Another historical snapshot

Posted by

This is Port Townsend’s city hall in its original form, referred to as under construction in 1891 in my recent blog on prostitution. This photograph, obviously was taken immediately after the then-impressive edifice was completed, probably by James M. McMurry (sic), who with his camera recorded much of the town’s history during and around 1890-’91. I have some of his old glass-plate negatives.

To the rear of this grand structure—for the convenience of any city staff or officials who might wander slightly astray—is the Green Light bordello. It was destroyed by fire in 1914. Snug up against City Hall’s west wall is the

wall of the Olympic Hotel’s saloon, another convenience for those involved with business in City Hall.

Water Street, of course, was an insignificant dirt road.

City Hall was built in place of an almost-new frame structure that had been completed on the same restrictive 55x110-foot lot in November 1889—built at a cost of $774 and comprising basically a jail and fire department. The city council previously had been meeting in the county courthouse.
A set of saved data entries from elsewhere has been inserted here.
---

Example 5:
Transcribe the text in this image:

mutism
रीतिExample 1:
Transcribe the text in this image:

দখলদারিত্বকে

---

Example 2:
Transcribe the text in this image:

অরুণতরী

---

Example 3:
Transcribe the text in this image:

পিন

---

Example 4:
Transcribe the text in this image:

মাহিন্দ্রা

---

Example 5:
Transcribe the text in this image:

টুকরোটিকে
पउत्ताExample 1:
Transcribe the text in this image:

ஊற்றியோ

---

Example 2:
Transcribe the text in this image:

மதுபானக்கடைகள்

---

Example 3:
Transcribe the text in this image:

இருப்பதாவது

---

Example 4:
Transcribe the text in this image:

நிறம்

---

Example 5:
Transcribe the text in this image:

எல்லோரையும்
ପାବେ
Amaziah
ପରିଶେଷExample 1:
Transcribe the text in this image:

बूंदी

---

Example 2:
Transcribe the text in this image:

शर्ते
The courthouse at that time was the Fowler building on Adams Street, later and currently occupied by the Port Townsend Leader.
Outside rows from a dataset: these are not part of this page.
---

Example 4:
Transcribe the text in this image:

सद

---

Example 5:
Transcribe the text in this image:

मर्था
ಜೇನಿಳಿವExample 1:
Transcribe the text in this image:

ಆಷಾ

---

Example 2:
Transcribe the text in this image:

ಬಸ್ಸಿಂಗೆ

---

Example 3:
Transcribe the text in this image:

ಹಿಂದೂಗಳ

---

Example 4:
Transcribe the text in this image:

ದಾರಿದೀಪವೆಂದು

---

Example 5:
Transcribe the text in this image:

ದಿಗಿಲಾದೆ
When the new city hall was proposed at the beginning of 1891, the Leader led the protest also voiced by numerous of the town’s leading citizens that the proper place for the structure should be “on the hill” in looking to the city’s future growth. Some others found reasonable arguments for a downtown location—including one who said the jail would be more convenient for the police department. Some saw no need at all for the facility.

But a city council generally attuned to the business community affirmed the location and called for bids to be limited at $30,000. On March 3, the lower of only two qualifying bids was the $29,700 of the architectural firm of Bamberg, Groliere & Collins. This meant that Whitney & Campbell, local contractors and builders, would do the carpentry work, supervised by Batwell & Patrick, architects.
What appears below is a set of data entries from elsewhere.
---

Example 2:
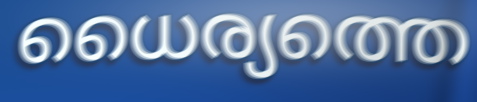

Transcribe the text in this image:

ധൈര്യത്തെ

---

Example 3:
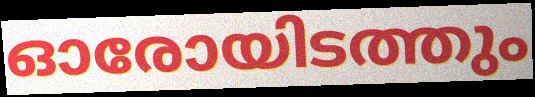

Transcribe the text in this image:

ഓരോയിടത്തും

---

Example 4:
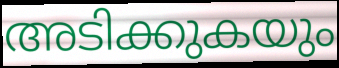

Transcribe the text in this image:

അടിക്കുകയും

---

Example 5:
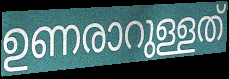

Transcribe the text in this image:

ഉണരാറുള്ളത്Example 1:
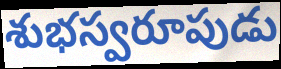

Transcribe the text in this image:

శుభస్వరూపుడు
Prior to construction, the city had the 1889 facilities moved and used, paying $100 for the relocation to Washington Street (back around to the other side of the Green Light).

The City Hall preceded completion of the present County Courthouse “on the hill.”

My second volume of local history contains six pages on this City Hall project, including a photo of the previous structure but not the photo above, which I’m using here for the first time. That volume is presently “off sale” but a copy possibly is available at the Jefferson County Historical Society’s research center on the Chimacum Cut-Off (or call me at 385-2059). The foundation Volume One is “out of print” but may be browsed at the same JCHS facility. The 1,000-plus pages of both volumes (involving some 45 years of research on my part) were erased from their digital origins by a catastrophic computer disaster in 2007.

History is a serious frustration in that so much of the detail escapes forever. Those who would profit from it freely speculate in coloring outside the lines. Such as a fly-by-night TV producer who called me the other day in search of a cheap sensational version of our city’s early days.

The past was, of course, colorful, but the reality is in the recorded detail.

Personally, I feel an obligation to both the past and the future.